◆ RECORDS:
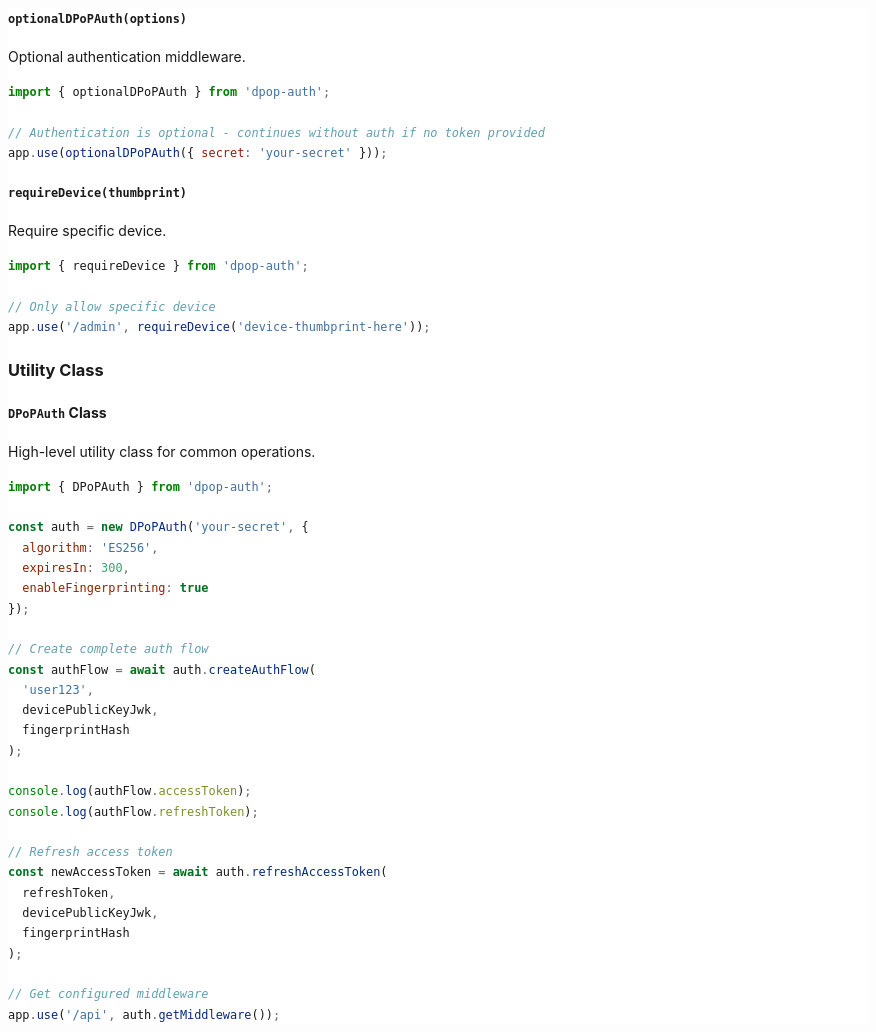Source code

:#### `optionalDPoPAuth(options)`
Optional authentication middleware.

```javascript
import { optionalDPoPAuth } from 'dpop-auth';

// Authentication is optional - continues without auth if no token provided
app.use(optionalDPoPAuth({ secret: 'your-secret' }));
```

#### `requireDevice(thumbprint)`
Require specific device.

```javascript
import { requireDevice } from 'dpop-auth';

// Only allow specific device
app.use('/admin', requireDevice('device-thumbprint-here'));
```

### Utility Class

#### `DPoPAuth` Class
High-level utility class for common operations.

```javascript
import { DPoPAuth } from 'dpop-auth';

const auth = new DPoPAuth('your-secret', {
  algorithm: 'ES256',
  expiresIn: 300,
  enableFingerprinting: true
});

// Create complete auth flow
const authFlow = await auth.createAuthFlow(
  'user123',
  devicePublicKeyJwk,
  fingerprintHash
);

console.log(authFlow.accessToken);
console.log(authFlow.refreshToken);

// Refresh access token
const newAccessToken = await auth.refreshAccessToken(
  refreshToken,
  devicePublicKeyJwk,
  fingerprintHash
);

// Get configured middleware
app.use('/api', auth.getMiddleware());
```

◆ TASK BRIEF:
Precisely the line with "### Utility Class" and the lines after it, up to the last line of the entries above, are to be reproduced, and nothing more.

◆ EXERCISE OUTPUT:
### Utility Class

#### `DPoPAuth` Class
High-level utility class for common operations.

```javascript
import { DPoPAuth } from 'dpop-auth';

const auth = new DPoPAuth('your-secret', {
  algorithm: 'ES256',
  expiresIn: 300,
  enableFingerprinting: true
});

// Create complete auth flow
const authFlow = await auth.createAuthFlow(
  'user123',
  devicePublicKeyJwk,
  fingerprintHash
);

console.log(authFlow.accessToken);
console.log(authFlow.refreshToken);

// Refresh access token
const newAccessToken = await auth.refreshAccessToken(
  refreshToken,
  devicePublicKeyJwk,
  fingerprintHash
);

// Get configured middleware
app.use('/api', auth.getMiddleware());
```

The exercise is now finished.